Supplied passage:
************

[Zodb-checkins] SVN: ZODB/branches/3.4/src/ZEO/ More steps on the way toward having useful cache simulation.

Tim Peters tim.one at comcast.net
Mon Jul 25 13:42:25 EDT 2005


Log message for revision 37411:
  More steps on the way toward having useful cache simulation.
  
  I think the primary hangup now is that simul.py doesn't know
  anything about MVCC.  As a result, it thinks there's significatly
  more free space in the cache than there really is, and that
  probably accounts for it predicting significantly higher hit
  rates than I actually see.
  

Changed:
  U   ZODB/branches/3.4/src/ZEO/cache.py
  U   ZODB/branches/3.4/src/ZEO/simul.py
  U   ZODB/branches/3.4/src/ZEO/stats.py

-=-
Modified: ZODB/branches/3.4/src/ZEO/cache.py
===================================================================
--- ZODB/branches/3.4/src/ZEO/cache.py	2005-07-25 17:23:27 UTC (rev 37410)
+++ ZODB/branches/3.4/src/ZEO/cache.py	2005-07-25 17:42:24 UTC (rev 37411)
@@ -174,6 +174,7 @@
         if version:
             p = self.version.get(oid)
             if p is None:
+                self._trace(0x20, oid, version)
                 return None
             elif p[0] == version:
                 tid = p[1]
@@ -187,6 +188,7 @@
             return None
         o = self.fc.access((oid, tid))
         if o is None:
+            self._trace(0x20, oid, version)

************

Information provided:

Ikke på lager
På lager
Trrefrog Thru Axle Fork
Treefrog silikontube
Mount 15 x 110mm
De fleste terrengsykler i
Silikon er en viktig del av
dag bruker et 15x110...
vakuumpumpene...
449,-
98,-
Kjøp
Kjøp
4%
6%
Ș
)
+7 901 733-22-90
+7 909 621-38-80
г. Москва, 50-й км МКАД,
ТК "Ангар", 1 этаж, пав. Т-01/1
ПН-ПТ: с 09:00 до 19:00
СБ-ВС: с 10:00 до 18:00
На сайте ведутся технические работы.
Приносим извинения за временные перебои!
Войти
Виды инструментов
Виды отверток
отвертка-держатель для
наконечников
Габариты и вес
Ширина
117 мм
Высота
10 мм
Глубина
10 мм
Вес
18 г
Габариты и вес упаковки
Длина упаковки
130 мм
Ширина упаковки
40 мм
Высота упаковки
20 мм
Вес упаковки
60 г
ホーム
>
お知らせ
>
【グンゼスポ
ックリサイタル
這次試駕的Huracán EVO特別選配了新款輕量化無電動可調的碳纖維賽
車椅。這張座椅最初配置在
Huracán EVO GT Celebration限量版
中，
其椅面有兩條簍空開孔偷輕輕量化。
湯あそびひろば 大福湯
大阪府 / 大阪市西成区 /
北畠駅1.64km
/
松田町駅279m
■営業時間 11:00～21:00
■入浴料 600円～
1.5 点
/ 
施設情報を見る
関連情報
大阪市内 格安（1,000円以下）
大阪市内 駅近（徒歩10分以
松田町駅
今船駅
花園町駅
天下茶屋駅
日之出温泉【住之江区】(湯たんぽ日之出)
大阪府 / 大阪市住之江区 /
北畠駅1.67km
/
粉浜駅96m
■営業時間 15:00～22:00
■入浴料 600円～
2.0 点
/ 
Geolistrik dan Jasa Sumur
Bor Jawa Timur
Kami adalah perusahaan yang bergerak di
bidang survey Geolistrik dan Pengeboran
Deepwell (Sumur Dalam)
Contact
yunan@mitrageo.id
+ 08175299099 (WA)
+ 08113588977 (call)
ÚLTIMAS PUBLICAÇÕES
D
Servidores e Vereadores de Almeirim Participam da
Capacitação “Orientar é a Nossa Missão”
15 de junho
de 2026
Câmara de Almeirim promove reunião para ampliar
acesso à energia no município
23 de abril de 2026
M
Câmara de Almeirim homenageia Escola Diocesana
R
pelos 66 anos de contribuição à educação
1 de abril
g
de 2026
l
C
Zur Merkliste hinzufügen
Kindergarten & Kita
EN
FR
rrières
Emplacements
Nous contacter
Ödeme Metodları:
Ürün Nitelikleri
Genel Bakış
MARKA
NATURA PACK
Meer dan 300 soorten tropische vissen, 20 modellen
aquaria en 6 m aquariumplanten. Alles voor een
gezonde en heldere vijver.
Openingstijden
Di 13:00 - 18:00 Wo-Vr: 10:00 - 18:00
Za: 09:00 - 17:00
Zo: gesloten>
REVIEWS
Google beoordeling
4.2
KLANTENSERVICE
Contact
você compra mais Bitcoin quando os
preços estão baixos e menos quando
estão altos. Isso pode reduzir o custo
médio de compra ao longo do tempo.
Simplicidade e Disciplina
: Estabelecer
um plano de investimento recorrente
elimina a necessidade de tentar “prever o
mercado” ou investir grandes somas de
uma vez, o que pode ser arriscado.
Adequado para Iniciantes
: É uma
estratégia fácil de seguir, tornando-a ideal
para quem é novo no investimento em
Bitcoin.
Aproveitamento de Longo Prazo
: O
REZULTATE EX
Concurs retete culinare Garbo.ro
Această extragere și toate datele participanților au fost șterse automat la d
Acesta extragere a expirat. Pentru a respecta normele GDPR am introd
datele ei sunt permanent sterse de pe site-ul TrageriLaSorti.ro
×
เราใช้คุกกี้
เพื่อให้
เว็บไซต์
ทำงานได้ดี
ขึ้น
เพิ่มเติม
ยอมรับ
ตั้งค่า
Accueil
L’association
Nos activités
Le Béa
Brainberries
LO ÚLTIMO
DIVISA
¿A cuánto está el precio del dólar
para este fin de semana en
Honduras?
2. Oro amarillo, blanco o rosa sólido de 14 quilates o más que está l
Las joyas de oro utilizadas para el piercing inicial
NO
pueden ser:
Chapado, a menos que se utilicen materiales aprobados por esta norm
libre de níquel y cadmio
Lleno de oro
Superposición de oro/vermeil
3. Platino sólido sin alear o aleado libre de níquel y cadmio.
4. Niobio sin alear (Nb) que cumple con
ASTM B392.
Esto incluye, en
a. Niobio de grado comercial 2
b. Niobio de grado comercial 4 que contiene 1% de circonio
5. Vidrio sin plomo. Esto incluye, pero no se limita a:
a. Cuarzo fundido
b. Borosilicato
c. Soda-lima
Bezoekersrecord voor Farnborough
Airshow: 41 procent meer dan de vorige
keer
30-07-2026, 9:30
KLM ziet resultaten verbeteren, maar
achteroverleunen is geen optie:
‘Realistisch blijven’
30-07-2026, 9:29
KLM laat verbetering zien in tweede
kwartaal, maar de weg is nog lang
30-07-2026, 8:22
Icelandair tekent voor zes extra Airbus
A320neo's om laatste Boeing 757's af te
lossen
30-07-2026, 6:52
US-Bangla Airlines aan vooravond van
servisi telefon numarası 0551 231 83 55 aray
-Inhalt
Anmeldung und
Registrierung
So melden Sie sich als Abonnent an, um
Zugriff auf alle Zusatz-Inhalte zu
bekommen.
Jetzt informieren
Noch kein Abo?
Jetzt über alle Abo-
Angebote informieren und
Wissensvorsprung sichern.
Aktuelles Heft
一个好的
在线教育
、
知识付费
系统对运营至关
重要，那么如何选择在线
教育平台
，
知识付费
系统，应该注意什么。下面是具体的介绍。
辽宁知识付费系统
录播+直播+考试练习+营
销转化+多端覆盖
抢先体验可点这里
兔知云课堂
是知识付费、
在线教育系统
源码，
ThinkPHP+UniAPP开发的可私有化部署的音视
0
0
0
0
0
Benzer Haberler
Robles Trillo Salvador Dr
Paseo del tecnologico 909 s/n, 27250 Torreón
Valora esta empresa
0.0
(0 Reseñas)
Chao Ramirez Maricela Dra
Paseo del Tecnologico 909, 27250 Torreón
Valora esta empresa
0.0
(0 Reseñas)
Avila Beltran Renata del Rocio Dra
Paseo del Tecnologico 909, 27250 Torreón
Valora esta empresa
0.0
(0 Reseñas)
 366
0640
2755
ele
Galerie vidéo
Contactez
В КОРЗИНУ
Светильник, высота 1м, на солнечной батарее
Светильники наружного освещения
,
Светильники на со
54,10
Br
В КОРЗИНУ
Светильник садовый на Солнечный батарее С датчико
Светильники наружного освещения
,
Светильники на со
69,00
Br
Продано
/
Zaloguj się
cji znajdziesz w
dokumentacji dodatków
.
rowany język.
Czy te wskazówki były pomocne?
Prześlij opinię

************

What to do: Write what follows after the last line of the ZODB cache simulation commit diff.

Expected answer:
             return None
         self._trace(0x22, oid, version, o.start_tid, o.end_tid, len(o.data))
         return o.data, tid, o.version
@@ -389,7 +391,6 @@
     ##
     # Generates (oid, serial, version) triples for all objects in the
     # cache.  This generator is used by cache verification.
-
     def contents(self):
         # May need to materialize list instead of iterating;
         # depends on whether the caller may change the cache.
@@ -461,8 +462,6 @@
                time_time=time.time, struct_pack=struct.pack):
         # The code argument is two hex digits; bits 0 and 7 must be zero.
         # The first hex digit shows the operation, the second the outcome.
-        # If the second digit is in "02468" then it is a 'miss'.
-        # If it is in "ACE" then it is a 'hit'.
         # This method has been carefully tuned to be as fast as possible.
         # Note: when tracing is disabled, this method is hidden by a dummy.
         if version:

Modified: ZODB/branches/3.4/src/ZEO/simul.py
===================================================================
--- ZODB/branches/3.4/src/ZEO/simul.py	2005-07-25 17:23:27 UTC (rev 37410)
+++ ZODB/branches/3.4/src/ZEO/simul.py	2005-07-25 17:42:24 UTC (rev 37411)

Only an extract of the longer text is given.